下にある『仰臥漫録』についての文章から、「この『仰臥漫録』は他の子規の」で始まり「えーっ、野老って誰よ!そして次は、10月26日。」まで続く部分を一字も変えずに書き写しなさい。

▸ 読解用抜粋
···

普段ならそのまま子規コレクション(子規ファンなので)の棚行きなのですが、久しぶりに読んでみることにしました。


この『仰臥漫録』は他の子規の随筆と違い、個人的な日記のようなものだったので、子規本人は公開するつもりがなかったそうですが、子規の死後に書籍化されたものです。

で、です。読んでいて一番驚いたのは、石巻がでてきたことです。まず明治34年9月16日。

「石巻の野老(やろう)といふ人より小包にて梨十ばかりよこす 長十郎という梨とぞ 一つくふに美味あり」

えーっ、野老って誰よ!そして次は、10月26日。

「石の巻 匏瓜(ほうか)より生鮭一尾送り来る。」

えーっ、今度は匏瓜ってまた別の人…。そして俳句の中にも

「陸前石巻より大鯛三枚氷につめて贈りこしければ」

…という前書きの後に

「三尺の鯛の生きてあり夏氷」

という句があったのでした。

···

▸ 提供エントリ

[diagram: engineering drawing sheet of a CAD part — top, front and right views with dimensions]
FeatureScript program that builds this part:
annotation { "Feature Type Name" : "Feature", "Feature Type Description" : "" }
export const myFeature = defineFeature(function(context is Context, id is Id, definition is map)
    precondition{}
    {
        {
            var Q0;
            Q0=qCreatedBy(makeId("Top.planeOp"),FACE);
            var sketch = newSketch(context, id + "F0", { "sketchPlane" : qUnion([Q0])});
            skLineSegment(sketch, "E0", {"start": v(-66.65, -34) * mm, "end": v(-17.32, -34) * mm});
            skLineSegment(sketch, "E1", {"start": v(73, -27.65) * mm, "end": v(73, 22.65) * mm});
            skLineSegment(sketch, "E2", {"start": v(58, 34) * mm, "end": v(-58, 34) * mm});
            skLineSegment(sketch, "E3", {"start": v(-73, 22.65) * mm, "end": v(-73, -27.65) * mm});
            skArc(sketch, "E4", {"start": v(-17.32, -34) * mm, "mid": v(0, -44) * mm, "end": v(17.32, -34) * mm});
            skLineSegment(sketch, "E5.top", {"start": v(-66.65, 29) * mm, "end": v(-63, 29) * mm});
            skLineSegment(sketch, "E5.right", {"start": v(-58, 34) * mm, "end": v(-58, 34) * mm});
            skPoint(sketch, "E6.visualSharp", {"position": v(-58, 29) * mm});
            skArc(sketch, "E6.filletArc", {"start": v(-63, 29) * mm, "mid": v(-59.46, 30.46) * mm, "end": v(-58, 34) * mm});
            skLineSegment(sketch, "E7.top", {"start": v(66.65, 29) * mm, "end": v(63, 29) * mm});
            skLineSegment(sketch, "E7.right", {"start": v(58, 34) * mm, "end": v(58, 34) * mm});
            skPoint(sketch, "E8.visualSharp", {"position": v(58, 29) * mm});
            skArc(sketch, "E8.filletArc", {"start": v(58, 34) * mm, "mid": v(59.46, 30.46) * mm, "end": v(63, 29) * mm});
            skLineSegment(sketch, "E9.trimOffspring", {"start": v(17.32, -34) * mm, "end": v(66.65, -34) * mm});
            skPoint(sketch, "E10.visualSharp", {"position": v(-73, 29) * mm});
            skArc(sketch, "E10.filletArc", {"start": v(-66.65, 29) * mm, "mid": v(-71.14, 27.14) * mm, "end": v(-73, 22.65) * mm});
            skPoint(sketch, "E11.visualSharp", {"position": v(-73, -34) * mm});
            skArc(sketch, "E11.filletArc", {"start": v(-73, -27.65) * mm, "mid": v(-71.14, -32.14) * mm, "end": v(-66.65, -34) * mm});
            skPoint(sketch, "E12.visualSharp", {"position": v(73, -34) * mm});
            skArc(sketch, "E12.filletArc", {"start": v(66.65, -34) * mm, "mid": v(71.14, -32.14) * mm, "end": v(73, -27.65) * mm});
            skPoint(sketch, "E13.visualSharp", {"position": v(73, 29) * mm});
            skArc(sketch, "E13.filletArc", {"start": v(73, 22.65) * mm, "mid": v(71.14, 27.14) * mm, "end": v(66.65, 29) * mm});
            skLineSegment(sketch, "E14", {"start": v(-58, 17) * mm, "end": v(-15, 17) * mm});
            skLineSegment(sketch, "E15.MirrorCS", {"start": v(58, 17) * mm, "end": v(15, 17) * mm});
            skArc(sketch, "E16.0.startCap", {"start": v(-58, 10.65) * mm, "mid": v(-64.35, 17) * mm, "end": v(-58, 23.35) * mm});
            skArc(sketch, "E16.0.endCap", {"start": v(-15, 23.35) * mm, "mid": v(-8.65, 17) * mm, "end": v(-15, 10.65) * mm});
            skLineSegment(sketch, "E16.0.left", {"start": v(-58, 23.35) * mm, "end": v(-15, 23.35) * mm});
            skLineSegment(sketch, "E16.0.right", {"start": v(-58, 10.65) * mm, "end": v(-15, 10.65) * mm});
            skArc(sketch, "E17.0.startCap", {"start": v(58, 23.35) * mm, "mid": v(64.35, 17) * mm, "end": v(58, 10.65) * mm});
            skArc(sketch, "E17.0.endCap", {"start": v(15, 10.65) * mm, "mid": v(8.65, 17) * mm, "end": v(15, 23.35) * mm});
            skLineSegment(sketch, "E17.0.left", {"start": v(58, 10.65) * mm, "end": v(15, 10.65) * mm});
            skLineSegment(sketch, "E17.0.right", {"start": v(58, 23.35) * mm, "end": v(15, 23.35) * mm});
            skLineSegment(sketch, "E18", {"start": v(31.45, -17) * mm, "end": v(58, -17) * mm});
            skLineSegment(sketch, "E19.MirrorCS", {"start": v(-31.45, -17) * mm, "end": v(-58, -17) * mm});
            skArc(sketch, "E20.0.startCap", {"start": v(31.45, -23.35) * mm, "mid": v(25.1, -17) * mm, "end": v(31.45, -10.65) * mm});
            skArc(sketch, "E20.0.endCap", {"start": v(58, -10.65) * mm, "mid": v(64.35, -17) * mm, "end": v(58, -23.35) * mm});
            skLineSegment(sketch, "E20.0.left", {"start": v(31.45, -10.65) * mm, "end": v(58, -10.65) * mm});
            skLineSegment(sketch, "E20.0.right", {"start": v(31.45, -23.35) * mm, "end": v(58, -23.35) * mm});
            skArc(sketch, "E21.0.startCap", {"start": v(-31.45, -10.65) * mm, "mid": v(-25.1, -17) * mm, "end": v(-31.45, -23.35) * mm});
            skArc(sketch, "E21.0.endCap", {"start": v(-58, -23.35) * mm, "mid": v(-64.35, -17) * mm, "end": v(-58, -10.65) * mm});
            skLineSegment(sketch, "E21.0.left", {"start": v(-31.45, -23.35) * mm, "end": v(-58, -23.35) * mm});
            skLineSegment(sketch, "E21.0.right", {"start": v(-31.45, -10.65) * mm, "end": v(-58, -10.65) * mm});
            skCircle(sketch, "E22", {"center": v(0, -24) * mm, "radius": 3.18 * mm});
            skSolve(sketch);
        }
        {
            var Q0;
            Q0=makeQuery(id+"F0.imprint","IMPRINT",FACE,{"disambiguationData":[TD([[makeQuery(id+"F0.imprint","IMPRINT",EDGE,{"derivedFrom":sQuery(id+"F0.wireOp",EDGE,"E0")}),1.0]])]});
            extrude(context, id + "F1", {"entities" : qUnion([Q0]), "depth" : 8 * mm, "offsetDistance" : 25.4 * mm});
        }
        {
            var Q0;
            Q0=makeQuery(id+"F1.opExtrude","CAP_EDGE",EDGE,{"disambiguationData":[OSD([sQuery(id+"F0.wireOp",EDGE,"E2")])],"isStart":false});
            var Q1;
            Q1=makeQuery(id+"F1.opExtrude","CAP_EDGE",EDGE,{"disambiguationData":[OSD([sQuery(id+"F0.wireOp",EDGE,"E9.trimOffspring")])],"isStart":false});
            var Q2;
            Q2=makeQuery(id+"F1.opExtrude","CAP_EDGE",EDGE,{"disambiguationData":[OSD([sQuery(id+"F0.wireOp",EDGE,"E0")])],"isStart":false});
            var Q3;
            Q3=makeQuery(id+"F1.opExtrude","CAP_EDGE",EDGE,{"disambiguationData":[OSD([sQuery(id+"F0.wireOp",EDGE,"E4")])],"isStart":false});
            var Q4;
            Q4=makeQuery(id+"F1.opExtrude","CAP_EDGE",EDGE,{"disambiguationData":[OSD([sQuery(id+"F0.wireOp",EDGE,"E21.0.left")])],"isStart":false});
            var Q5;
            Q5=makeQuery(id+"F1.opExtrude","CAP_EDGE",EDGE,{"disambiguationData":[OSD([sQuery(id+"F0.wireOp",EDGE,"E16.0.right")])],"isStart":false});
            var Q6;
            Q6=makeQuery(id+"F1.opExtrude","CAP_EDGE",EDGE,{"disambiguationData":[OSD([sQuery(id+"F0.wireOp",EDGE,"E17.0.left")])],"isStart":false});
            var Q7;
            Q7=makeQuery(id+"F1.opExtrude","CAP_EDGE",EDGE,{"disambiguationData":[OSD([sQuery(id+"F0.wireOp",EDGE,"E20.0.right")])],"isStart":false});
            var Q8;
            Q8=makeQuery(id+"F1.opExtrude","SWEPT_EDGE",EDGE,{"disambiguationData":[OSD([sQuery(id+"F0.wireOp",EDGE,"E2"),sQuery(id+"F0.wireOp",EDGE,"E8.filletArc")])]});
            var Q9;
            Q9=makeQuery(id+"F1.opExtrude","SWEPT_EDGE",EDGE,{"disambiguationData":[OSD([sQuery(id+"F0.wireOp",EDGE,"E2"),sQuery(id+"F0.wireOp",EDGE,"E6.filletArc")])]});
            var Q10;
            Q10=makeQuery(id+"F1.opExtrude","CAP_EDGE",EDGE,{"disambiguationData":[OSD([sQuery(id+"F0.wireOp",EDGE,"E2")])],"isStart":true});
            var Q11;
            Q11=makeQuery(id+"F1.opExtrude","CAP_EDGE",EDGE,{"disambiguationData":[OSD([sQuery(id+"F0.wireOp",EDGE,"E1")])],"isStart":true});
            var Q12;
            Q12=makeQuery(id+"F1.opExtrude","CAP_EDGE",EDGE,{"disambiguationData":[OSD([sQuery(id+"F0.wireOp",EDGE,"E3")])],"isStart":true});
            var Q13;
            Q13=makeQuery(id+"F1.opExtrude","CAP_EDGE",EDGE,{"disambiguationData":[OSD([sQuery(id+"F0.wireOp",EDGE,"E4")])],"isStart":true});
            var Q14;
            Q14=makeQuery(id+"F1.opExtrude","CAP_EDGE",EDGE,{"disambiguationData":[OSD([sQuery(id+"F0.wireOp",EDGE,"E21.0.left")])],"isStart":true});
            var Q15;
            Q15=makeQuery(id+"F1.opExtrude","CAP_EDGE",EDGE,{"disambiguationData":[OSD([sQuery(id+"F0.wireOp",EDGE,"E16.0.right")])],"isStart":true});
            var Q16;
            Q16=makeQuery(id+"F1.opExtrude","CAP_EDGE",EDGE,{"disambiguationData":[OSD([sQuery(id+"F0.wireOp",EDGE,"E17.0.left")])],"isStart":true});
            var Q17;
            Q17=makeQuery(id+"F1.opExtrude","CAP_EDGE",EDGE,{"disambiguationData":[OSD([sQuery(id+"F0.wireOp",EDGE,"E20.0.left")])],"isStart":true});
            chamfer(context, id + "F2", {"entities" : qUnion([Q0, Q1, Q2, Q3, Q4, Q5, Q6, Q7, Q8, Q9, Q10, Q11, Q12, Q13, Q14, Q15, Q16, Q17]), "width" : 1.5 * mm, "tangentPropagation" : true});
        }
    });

···

▸ 課題の結果
この『仰臥漫録』は他の子規の随筆と違い、個人的な日記のようなものだったので、子規本人は公開するつもりがなかったそうですが、子規の死後に書籍化されたものです。

で、です。読んでいて一番驚いたのは、石巻がでてきたことです。まず明治34年9月16日。

「石巻の野老(やろう)といふ人より小包にて梨十ばかりよこす 長十郎という梨とぞ 一つくふに美味あり」

えーっ、野老って誰よ!そして次は、10月26日。